Authorities say a 15-year-old sophomore opened fire at his Michigan high school, killing three classmates, one of them was a 16-year-old kid who died in a deputy’s patrol car on his way to the hospital.
Eight more individuals were injured, some badly, including a 14-year-old girl who required a ventilator following surgery. Oakland County Sheriff Michael Bouchard said investigators were still attempting to figure out what motivated the shooting at Oxford High School on Tuesday. Oxford is a hamlet of approximately 22,000 people about 30 miles (48 kilometers) north of Detroit.
Around lunchtime, deputies went to the school after receiving more than 100 calls reporting a gunman. Within minutes after arriving, they had the student apprehended in a corridor. As deputies approached, he raised his hands in the air, according to Bouchard.
“The guy with the most understanding and motive isn’t talking,” he stated late Tuesday during a press conference.
The 9 millimeter Sig Sauer used in the shooting was purchased by the boy’s father on Friday, according to Bouchard. Bouchard claimed he had no idea why the father bought the rifle, which his son had been practicing shooting and photographing.
The name of the youngster was not immediately released by authorities.
Tate Myre, 16 years old, Hana St. Juliana, 14 years old, and Madisyn Baldwin, 17 years old, were the three pupils slain.

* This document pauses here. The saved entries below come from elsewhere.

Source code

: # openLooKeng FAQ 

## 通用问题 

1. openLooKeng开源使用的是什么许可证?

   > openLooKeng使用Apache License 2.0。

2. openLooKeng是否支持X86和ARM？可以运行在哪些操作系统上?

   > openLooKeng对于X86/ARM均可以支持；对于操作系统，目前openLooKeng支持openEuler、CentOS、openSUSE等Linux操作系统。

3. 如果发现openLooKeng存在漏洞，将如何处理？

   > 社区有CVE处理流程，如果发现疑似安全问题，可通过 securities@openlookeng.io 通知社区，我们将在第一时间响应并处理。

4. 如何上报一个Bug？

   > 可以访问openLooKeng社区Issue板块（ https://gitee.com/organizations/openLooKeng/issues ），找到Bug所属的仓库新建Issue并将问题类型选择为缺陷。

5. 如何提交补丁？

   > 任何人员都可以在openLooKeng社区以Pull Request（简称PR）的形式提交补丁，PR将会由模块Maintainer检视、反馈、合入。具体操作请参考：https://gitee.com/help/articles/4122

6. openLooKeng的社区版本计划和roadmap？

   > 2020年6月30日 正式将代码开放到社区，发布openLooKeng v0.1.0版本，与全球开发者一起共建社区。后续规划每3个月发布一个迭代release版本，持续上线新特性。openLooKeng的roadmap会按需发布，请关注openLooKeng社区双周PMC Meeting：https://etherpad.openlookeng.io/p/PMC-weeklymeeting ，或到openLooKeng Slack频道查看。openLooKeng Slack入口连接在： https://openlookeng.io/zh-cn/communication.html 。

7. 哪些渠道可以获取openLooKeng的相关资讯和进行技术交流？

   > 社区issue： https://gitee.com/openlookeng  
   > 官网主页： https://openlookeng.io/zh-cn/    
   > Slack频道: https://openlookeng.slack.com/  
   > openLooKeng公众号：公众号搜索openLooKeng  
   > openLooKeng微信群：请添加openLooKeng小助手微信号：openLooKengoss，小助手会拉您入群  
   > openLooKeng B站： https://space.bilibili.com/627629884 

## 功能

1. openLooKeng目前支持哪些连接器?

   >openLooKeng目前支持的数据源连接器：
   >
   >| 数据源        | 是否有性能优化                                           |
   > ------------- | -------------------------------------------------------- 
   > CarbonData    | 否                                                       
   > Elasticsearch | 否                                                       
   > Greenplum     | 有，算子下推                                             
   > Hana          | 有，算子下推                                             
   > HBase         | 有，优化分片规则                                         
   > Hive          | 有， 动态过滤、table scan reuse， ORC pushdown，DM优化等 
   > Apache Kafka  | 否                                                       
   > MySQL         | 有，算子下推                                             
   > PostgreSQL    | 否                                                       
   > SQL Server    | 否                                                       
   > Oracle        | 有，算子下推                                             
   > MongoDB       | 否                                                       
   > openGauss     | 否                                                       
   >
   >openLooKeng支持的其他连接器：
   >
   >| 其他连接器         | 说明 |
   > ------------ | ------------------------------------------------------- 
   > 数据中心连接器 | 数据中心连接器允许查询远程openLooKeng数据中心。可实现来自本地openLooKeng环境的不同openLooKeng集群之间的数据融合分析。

Myre died in a patrol car while a deputy sought to bring him to an emergency hospital, according to Bouchard.
According to him, a teacher who had a graze wound to the shoulder has left the hospital, while seven kids ranging in age from 14 to 17 remained hospitalized with gunshot wounds throughout the night.
When the youngster surrendered, the gun he was carrying had seven more rounds of ammunition in it, according to Bouchard.
According to Undersheriff Mike McCabe, the student’s parents instructed him not to speak with investigators. He went on to say that police must get permission from a juvenile’s parents or guardians before speaking with them.
Karen McDonald, the prosecutor for Oakland County, said in a statement that her office intends to file charges soon and that an update would be provided on Wednesday.
Authorities were made aware of social media posts claiming that the about 1,700-student school had been threatened with a shooting, but Bouchard said they didn’t learn about the allegations until after the incident.
He emphasized the need of reporting such information to authorities, as well as the dangers of spreading rumors on social media before a full investigation is completed.
McCabe also dismissed the relevance of a deer skull being thrown from the school roof in early November, which he claimed was “completely unconnected” to the shooting. School authorities responded to the vandalism by posting two emails to parents on the school’s website, claiming that they were investigating claims of a threat to the school but had discovered none.
Bouchard said the student in detention had never been in trouble with his department before and that he was unaware of any disciplinary history at school.
“That’s part of our inquiry to figure out what transpired before this happened, and if certain indications were missed, how and why were they missed,” he added.
During the incident, the university was put on lockdown, with some students taking refuge in closed classrooms. They were eventually escorted to a neighboring Meijer grocery shop so their parents could pick them up.
All of the district’s schools will be closed for the remainder of the week, according to a statement.
WJBK-TV said that Isabel Flores, a 15-year-old ninth pupil, heard gunshots and witnessed another kid bleeding from the face. They immediately fled the area through the school’s back entrance, she claimed.
Robin Redding, a worried parent, claimed her son, Treshan Bryant, is in the school’s 12th grade but remained home on Tuesday. Redding said that her son had heard threats of a shooting.
“This couldn’t possibly be random,” she reasoned.
Bryant said he got a horrible feeling when he texted numerous younger relatives in the morning and they claimed they didn’t want to go to school. He asked his mother whether he could complete his homework on the internet.
Bryant claimed he’d been hearing vague warnings about a shooting “for a long time now.”
Leeann Dersa held back tears as she hugged friends and neighbors at a vigil Tuesday night at LakePoint Community Church. Dersa has spent practically her whole 73-year life in Oxford. Her grandkids went to high school there.
“Something dreadful scared us all. Dersa described the shooting as “terrible.”
Pastor Jesse Holt said that word of the massacre came in to him and his wife, including texts from some of the 400-member congregation’s 20 to 25 students.
“Some were terrified, hiding beneath their desks and messaging us, ‘We’re safe, we’re OK,'” says the narrator. We heard gunfire but are unharmed.’ “At least that’s how it felt like they were attempting to calm us down,” he explained.